La France est l’un des rares pays au monde dont le territoire s’étend outre-mer. Elle occupe une place unique, par la variété de ses régions d’outre-mer qui abritent des richesses naturelles extraordinaires, le plus souvent méconnues des français.
L’outre-mer doit occuper une place primordiale dans la protection de l’environnement au niveau planétaire. Avec ces 97% des 11 millions de km2 d’espaces maritimes français, il fait de la France la deuxième plus grande surface océanique du monde.

Les régions le composant présentent une grande diversité de situation géographique : elles sont situées dans quatre grands océans (Atlantique, Pacifique, Indien, Austral), de la zone équatoriale à la zone Antarctique et toutes à l’exception de la Guyane et de la terre Adélie sont des îles. Le domaine terrestre bien que de taille réduite (120 000km2 sauf la terre Adélie) abrite une faune et flore originale et endémique, plaçant ainsi ces régions dans les « hotspots. En effet on y trouve 4 des 25 points chauds de la biodiversité mondiale (Caraïbes, Océan Indien, Nouvelle-Calédonie, Polynésie).

On trouve dans ses régions des biomes variés et riches dont des forêts tropicales, humides, (Guyane, Nouvelle Calédonie), des forêts boréales (Saint Pierre et Miquelon), des forêts sèches (Nouvelle Calédonie et la Réunion). Cette richesse conjuguée au caractère insulaire à exception de la Guyane est à l’origine d’un très haut niveau d’endémisme de la faune et de la flore : il y a globalement plus de 26 fois plus d’espèces de plantes, 3.5 de mollusques, plus de 100 fois de poissons d’eau douce, 60 fois plus d’oiseaux  endémiques en outre-mer qu’en France métropolitaine. Le milieu marin est exceptionnel avec une richesse biologique élevée et une grande représentativité d’habitats. Notamment par la présence de 55000 km2de récifs coralliens et de lagons. Soit 10% du total mondial pour cet écosystème, «  c’est un des plus riches en espèces de la planète.
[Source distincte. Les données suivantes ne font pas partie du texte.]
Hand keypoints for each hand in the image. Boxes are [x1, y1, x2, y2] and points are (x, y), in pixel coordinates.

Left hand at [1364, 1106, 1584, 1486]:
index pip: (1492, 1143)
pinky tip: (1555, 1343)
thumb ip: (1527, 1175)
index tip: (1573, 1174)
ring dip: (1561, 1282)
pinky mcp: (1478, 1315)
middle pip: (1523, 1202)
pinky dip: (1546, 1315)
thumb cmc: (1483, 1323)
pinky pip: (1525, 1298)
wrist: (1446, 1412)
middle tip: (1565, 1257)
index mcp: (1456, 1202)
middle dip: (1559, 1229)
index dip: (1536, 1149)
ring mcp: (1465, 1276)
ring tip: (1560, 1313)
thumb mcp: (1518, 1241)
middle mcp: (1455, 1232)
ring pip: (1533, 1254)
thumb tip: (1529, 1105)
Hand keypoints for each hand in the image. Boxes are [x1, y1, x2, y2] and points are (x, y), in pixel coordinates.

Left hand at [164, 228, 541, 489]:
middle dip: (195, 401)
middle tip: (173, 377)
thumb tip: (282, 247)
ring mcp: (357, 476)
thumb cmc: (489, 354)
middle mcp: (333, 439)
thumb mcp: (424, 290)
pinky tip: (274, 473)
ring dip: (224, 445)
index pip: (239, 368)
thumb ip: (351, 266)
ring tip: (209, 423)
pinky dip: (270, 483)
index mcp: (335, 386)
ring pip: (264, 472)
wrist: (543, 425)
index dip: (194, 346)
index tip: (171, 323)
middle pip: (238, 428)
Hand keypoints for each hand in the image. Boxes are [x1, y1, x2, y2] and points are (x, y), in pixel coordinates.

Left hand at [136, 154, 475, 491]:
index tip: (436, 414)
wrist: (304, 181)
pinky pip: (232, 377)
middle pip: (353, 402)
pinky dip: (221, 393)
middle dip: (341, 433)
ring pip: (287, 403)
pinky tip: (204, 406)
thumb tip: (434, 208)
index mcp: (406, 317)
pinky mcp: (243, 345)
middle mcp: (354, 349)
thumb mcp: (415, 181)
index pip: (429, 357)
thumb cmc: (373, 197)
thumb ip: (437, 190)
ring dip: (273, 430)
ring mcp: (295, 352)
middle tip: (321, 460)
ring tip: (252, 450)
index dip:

La biodiversité exceptionnelle présente dans ces régions constitue un patrimoine unique au monde. Grâce à ces atouts l’outre-mer peut devenir un laboratoire mondial dans le domaine écologique et une vitrine technologique pour la France.

Actuellement le constat est sans appel, dans de nombreux domaines les problèmes sont très présents: biodiversité menacée (disparition d’espèces endémiques, espèces envahissantes) ; destruction des écosystèmes (mangroves, forêts, du littoral, lagon,  terres agricoles  et saccage des fonds marins) ; absence de valorisation des ressources végétales locales (alimentaire, cosmétique, médicaments, phyto-parasitaire, pharmacopée,); mauvaise gestion de l’eau ; les pollutions (chlordécone aux Antilles, mercure en Guyane), mauvaise gestion des déchets; des énergies non maîtrisées ; maladies émergentes (chicunguya-dengue) ; un lien de plus en plus fort entre la santé et l’environnement : problèmes de cancers et de stérilité.

Il est nécessaire que de véritables plans d’action soient mis en œuvre dans ces domaines stratégiques. Ces plans intégrés dans des plans de gestion de ressources naturelles et d’aménagement du territoire et alliés d’une bonne gouvernance  permettront le développement économique de ces régions.